Buruh itu menjawab, "Jika saya tidak pergi, hati kalian
tidak tenang dan kapal tidak bisa digerakkan. Saya hanya membutuhkan batang
bambu untuk membuat rakit. Dengan demikian, saya bisa selamat dan hati kalian
juga bisa tenang."
Semua orang merasa itu adalah ide yang baik. Karena itu,
mereka bersama-sama membuat rakit dari bambu. Buruh itu lalu naik ke atas rakit
itu dan berlayar mengikuti arah angin. Setelah rakit itu berlayar jauh dari
kapal, angin dan ombak besar kembali menerjang.
Banyak ikan besar baik berwarna putih maupun hitam, semuanya
mendekati kapal. Kapal itu pun terbalik. Banyak orang jatuh ke laut dan dimakan
ikan. Sebaliknya, buruh yang menaiki rakit telah berlayar mengikuti arah angin
dan berlabuh dengan selamat.
Setelah menceritakan kisah ini, Buddha kembali berkata,
"Semua orang di atas kapal itu memiliki karma buruk kolektif yang sama.

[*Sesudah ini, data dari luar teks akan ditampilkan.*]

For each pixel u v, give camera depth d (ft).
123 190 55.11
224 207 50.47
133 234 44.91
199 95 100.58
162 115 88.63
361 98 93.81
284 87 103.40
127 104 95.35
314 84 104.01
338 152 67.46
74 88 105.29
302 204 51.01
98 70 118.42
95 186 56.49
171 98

Itu sebabnya kapal mereka tidak bisa bergerak. Pada kehidupan masa lalu, mereka
tidak mendengar Tiga Permata dan lima sila. Karena itu, saat ikan-ikan besar
dan roh-roh jahat mendengar doa buruh itu, angin dan ombak menjadi tenang.
Namun, orang-orang yang memiliki karma buruk kolektif, tetap harus menerima
buahnya."
Jadi, selain berlindung pada Tiga Permata dan menjaga lima
sila, kita juga harus membina cinta kasih. Meski tidak bisa menolong banyak
orang, setidaknya kita bisa melindungi diri sendiri. Karena itu, saya sering
berkata bahwa banyak orang masa kini yang tidak bisa menenangkan hati dan
kesulitan mendengar ajaran baik. Ini disebabkan oleh karma buruk kolektif.
Jadi, kita hendaknya menjadi Bodhisatwa dunia dan membabarkan ajaran baik. Jika di antara sepuluh orang ada satu orang yang bisa menerimanya, maka kita bisa membimbing satu orang itu. Jika karma buruk kolektif setiap orang sangat besar, maka di dunia ini akan ada banyak bencana. Karena itu, kita hendaknya lebih banyak mendekatkan diri dengan mitra baik dan bersama-sama bertobat.